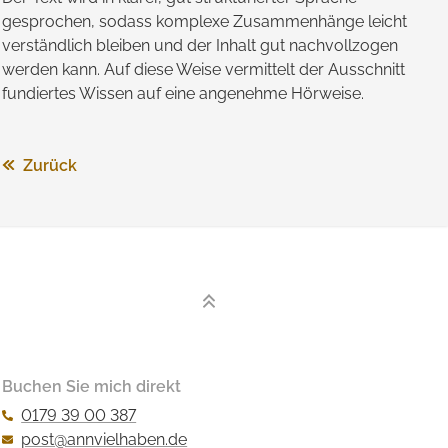
gesprochen, sodass komplexe Zusammen­hänge leicht
verständlich bleiben und der Inhalt gut nach­vollzogen
werden kann. Auf diese Weise vermittelt der Ausschnitt
fundiertes Wissen auf eine angenehme Hörweise.
Zurück
Buchen Sie mich direkt
0179 39 00 387
post@annvielhaben.de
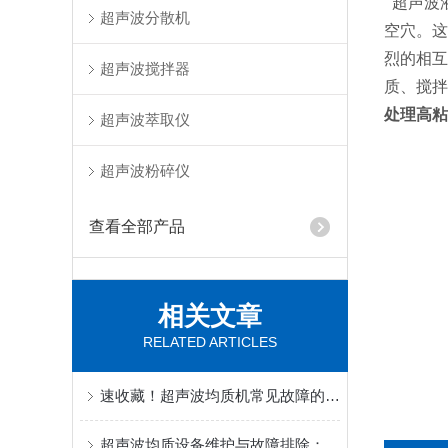
超声波
超声波分散机
空穴。这
烈的相互
超声波搅拌器
质、搅拌
处理高粘
超声波萃取仪
超声波粉碎仪
查看全部产品
相关文章
RELATED ARTICLES
速收藏！超声波均质机常见故障的解决方法分享
超声波均质设备维护与故障排除：延长使用寿命的实战经验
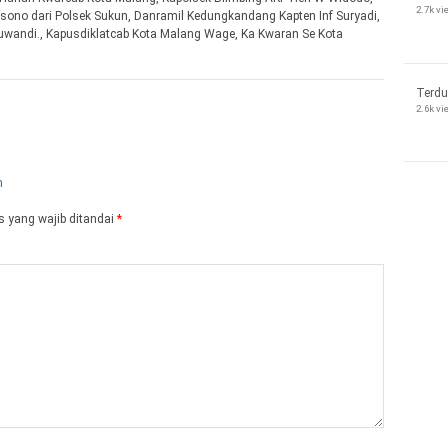
2.7k v
arsono dari Polsek Sukun, Danramil Kedungkandang Kapten Inf Suryadi,
uwandi., Kapusdiklatcab Kota Malang Wage, Ka Kwaran Se Kota
Terdu
2.6k v
 yang wajib ditandai
*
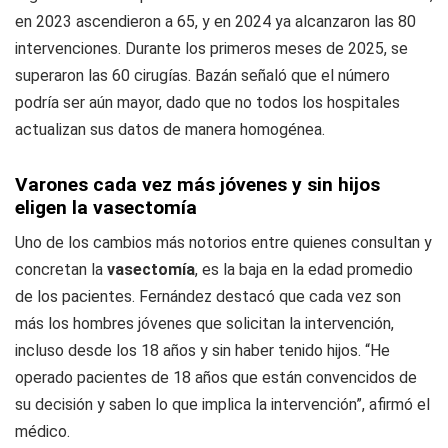
en 2023 ascendieron a 65, y en 2024 ya alcanzaron las 80
intervenciones. Durante los primeros meses de 2025, se
superaron las 60 cirugías. Bazán señaló que el número
podría ser aún mayor, dado que no todos los hospitales
actualizan sus datos de manera homogénea.
Varones cada vez más jóvenes y sin hijos
eligen la vasectomía
Uno de los cambios más notorios entre quienes consultan y
concretan la
vasectomía
, es la baja en la edad promedio
de los pacientes. Fernández destacó que cada vez son
más los hombres jóvenes que solicitan la intervención,
incluso desde los 18 años y sin haber tenido hijos. “He
operado pacientes de 18 años que están convencidos de
su decisión y saben lo que implica la intervención”, afirmó el
médico.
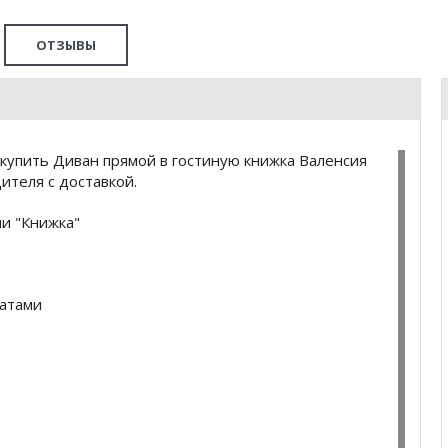
ОТЗЫВЫ
купить Диван прямой в гостиную книжка Валенсия
ителя с доставкой.
и "Книжка"
латами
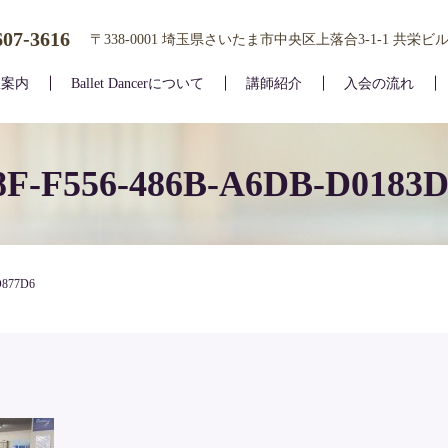
607-3616
〒338-0001 埼玉県さいたま市中央区上落合3-1-1 共栄ビル
室案内
Ballet Dancerについて
講師紹介
入会の流れ
8F-F556-486B-A6DB-D0183
D877D6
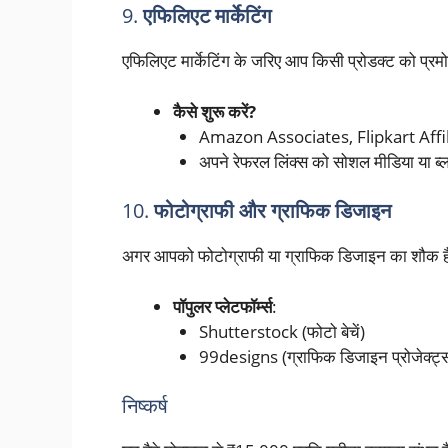
9.
एफिलिएट मार्केटिंग
एफिलिएट मार्केटिंग के जरिए आप किसी प्रोडक्ट को प्
कैसे शुरू करें?
Amazon Associates, Flipkart Affiliate,
अपने रेफरल लिंक्स को सोशल मीडिया या ब्ल
10.
फोटोग्राफी और ग्राफिक डिजाइन
अगर आपको फोटोग्राफी या ग्राफिक डिजाइन का शौक है
पॉपुलर प्लेटफॉर्म्स
:
Shutterstock (फोटो बेचें)
99designs (ग्राफिक डिजाइन प्रोजेक्ट्
निष्कर्ष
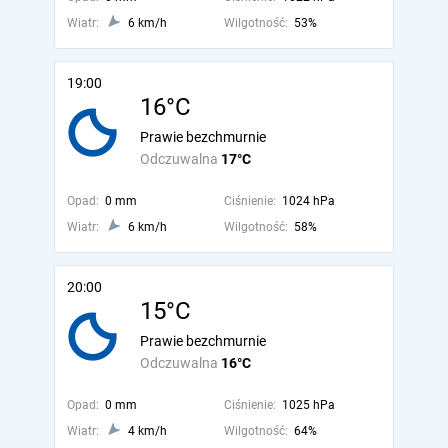
Wiatr:
6 km/h
Wilgotność:
53%
19:00
16°C
Prawie bezchmurnie
Odczuwalna
17°C
Opad:
0 mm
Ciśnienie:
1024 hPa
Wiatr:
6 km/h
Wilgotność:
58%
20:00
15°C
Prawie bezchmurnie
Odczuwalna
16°C
Opad:
0 mm
Ciśnienie:
1025 hPa
Wiatr:
4 km/h
Wilgotność:
64%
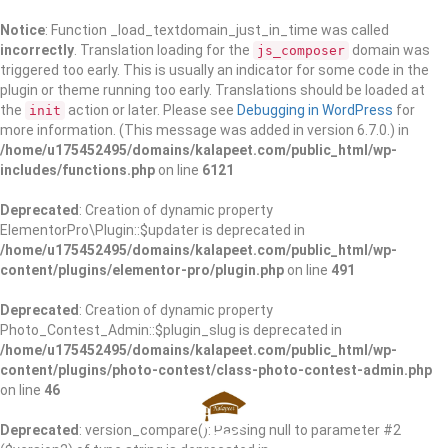
Notice
: Function _load_textdomain_just_in_time was called
incorrectly
. Translation loading for the
domain was
js_composer
triggered too early. This is usually an indicator for some code in the
plugin or theme running too early. Translations should be loaded at
the
action or later. Please see
Debugging in WordPress
for
init
more information. (This message was added in version 6.7.0.) in
/home/u175452495/domains/kalapeet.com/public_html/wp-
includes/functions.php
on line
6121
Deprecated
: Creation of dynamic property
ElementorPro\Plugin::$updater is deprecated in
/home/u175452495/domains/kalapeet.com/public_html/wp-
content/plugins/elementor-pro/plugin.php
on line
491
Deprecated
: Creation of dynamic property
Photo_Contest_Admin::$plugin_slug is deprecated in
/home/u175452495/domains/kalapeet.com/public_html/wp-
content/plugins/photo-contest/class-photo-contest-admin.php
on line
46
Deprecated
: version_compare(): Passing null to parameter #2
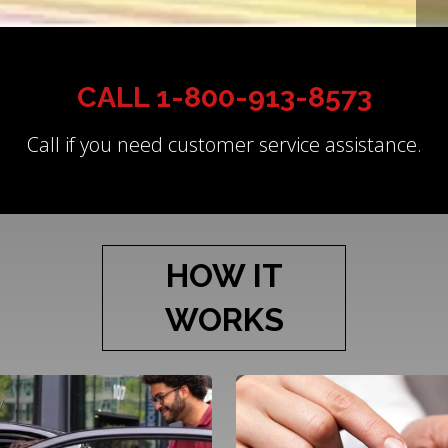
CALL 1-800-913-8573
Call if you need customer service assistance.
HOW IT
WORKS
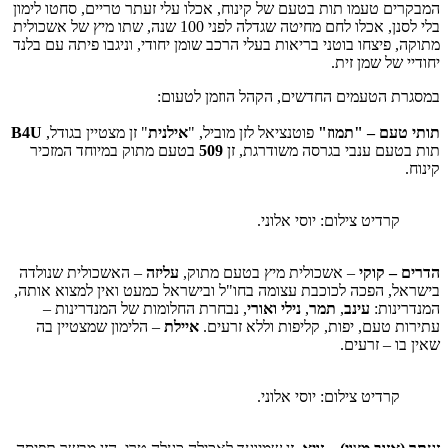
ם טעמו תות בטעם של קינוח, אכלו עלי זעתר טריים, סחטו לימון
בלי לסנן, אכלו לחם מחיטה שגדלה לפני 100 שנה, שתו מיץ של אשכולית
 פיצחו בוטני בריאות בעלי הרכב שומן יחודי, וניגבו פיתה עם בלנד
 של שמן זית.
ת הטעמים החדשים, הקהל הוזמן לטעום:
עם – "תמוז"
פוטנציאל לזן מוביל, "
אילנית
" זן מצטיין בגודל,
B4U
עם ענבי בגרסה משודרגת, זן
509
בטעם מתוק במיוחד המזכיר
קרדיט צילום: יוסי אלוני.
– קוקי
– אשכולית מיץ בטעם מתוק,
עליזה
– האשכולית שנולדה
, הפכה לכוכבת עצומה בחו"ל ובישראל כמעט ואין למצוא אותה,
נות:
עינב
,
תמר
,
נילי
ואורי
, נבחרת החלומות של המנדרינות –
 טעם, יפות, קליפות וללא זרעים.
איילת
– הלימון שמצטיין בה
ו – זרעים.
קרדיט צילום: יוסי אלוני.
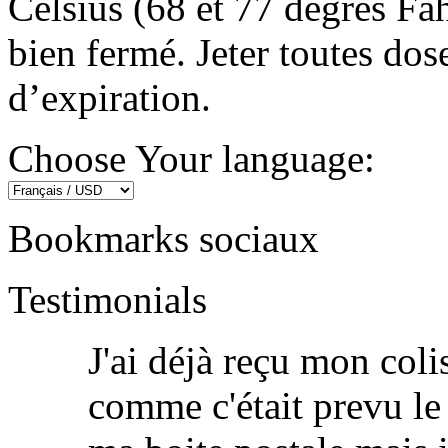
Celsius (68 et 77 degrés Fa
bien fermé. Jeter toutes dose
d’expiration.
Choose Your language:
Bookmarks sociaux
Testimonials
J'ai déjà reçu mon colis
comme c'était prevu le 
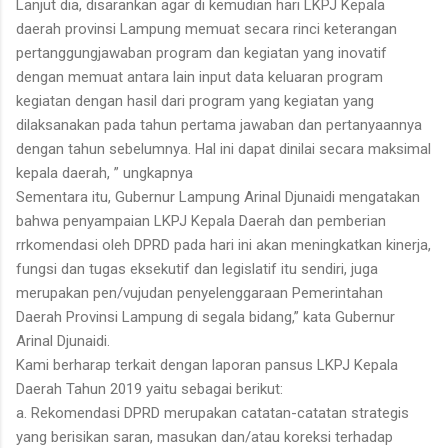
Lanjut dia, disarankan agar di kemudian hari LKPJ Kepala
daerah provinsi Lampung memuat secara rinci keterangan
pertanggungjawaban program dan kegiatan yang inovatif
dengan memuat antara lain input data keluaran program
kegiatan dengan hasil dari program yang kegiatan yang
dilaksanakan pada tahun pertama jawaban dan pertanyaannya
dengan tahun sebelumnya. Hal ini dapat dinilai secara maksimal
kepala daerah, ” ungkapnya
Sementara itu, Gubernur Lampung Arinal Djunaidi mengatakan
bahwa penyampaian LKPJ Kepala Daerah dan pemberian
rrkomendasi oleh DPRD pada hari ini akan meningkatkan kinerja,
fungsi dan tugas eksekutif dan legislatif itu sendiri, juga
merupakan pen/vujudan penyelenggaraan Pemerintahan
Daerah Provinsi Lampung di segala bidang,” kata Gubernur
Arinal Djunaidi.
Kami berharap terkait dengan laporan pansus LKPJ Kepala
Daerah Tahun 2019 yaitu sebagai berikut:
a. Rekomendasi DPRD merupakan catatan-catatan strategis
yang berisikan saran, masukan dan/atau koreksi terhadap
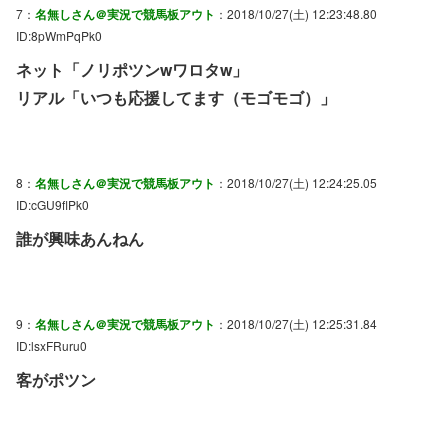
7：
名無しさん＠実況で競馬板アウト
：2018/10/27(土) 12:23:48.80
ID:8pWmPqPk0
ネット「ノリポツンwワロタw」
リアル「いつも応援してます（モゴモゴ）」
8：
名無しさん＠実況で競馬板アウト
：2018/10/27(土) 12:24:25.05
ID:cGU9flPk0
誰が興味あんねん
9：
名無しさん＠実況で競馬板アウト
：2018/10/27(土) 12:25:31.84
ID:lsxFRuru0
客がポツン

* * *

Reproduce the stretch of the material above from the line containing "Lanjut dia, disarankan" through the final line, keeping every line exactly as it appears but leaving out the pictures.

Lanjut dia, disarankan agar di kemudian hari LKPJ Kepala
daerah provinsi Lampung memuat secara rinci keterangan
pertanggungjawaban program dan kegiatan yang inovatif
dengan memuat antara lain input data keluaran program
kegiatan dengan hasil dari program yang kegiatan yang
dilaksanakan pada tahun pertama jawaban dan pertanyaannya
dengan tahun sebelumnya. Hal ini dapat dinilai secara maksimal
kepala daerah, ” ungkapnya
Sementara itu, Gubernur Lampung Arinal Djunaidi mengatakan
bahwa penyampaian LKPJ Kepala Daerah dan pemberian
rrkomendasi oleh DPRD pada hari ini akan meningkatkan kinerja,
fungsi dan tugas eksekutif dan legislatif itu sendiri, juga
merupakan pen/vujudan penyelenggaraan Pemerintahan
Daerah Provinsi Lampung di segala bidang,” kata Gubernur
Arinal Djunaidi.
Kami berharap terkait dengan laporan pansus LKPJ Kepala
Daerah Tahun 2019 yaitu sebagai berikut:
a. Rekomendasi DPRD merupakan catatan-catatan strategis
yang berisikan saran, masukan dan/atau koreksi terhadap
7：
名無しさん＠実況で競馬板アウト
：2018/10/27(土) 12:23:48.80
ID:8pWmPqPk0
ネット「ノリポツンwワロタw」
リアル「いつも応援してます（モゴモゴ）」
8：
名無しさん＠実況で競馬板アウト
：2018/10/27(土) 12:24:25.05
ID:cGU9flPk0
誰が興味あんねん
9：
名無しさん＠実況で競馬板アウト
：2018/10/27(土) 12:25:31.84
ID:lsxFRuru0
客がポツン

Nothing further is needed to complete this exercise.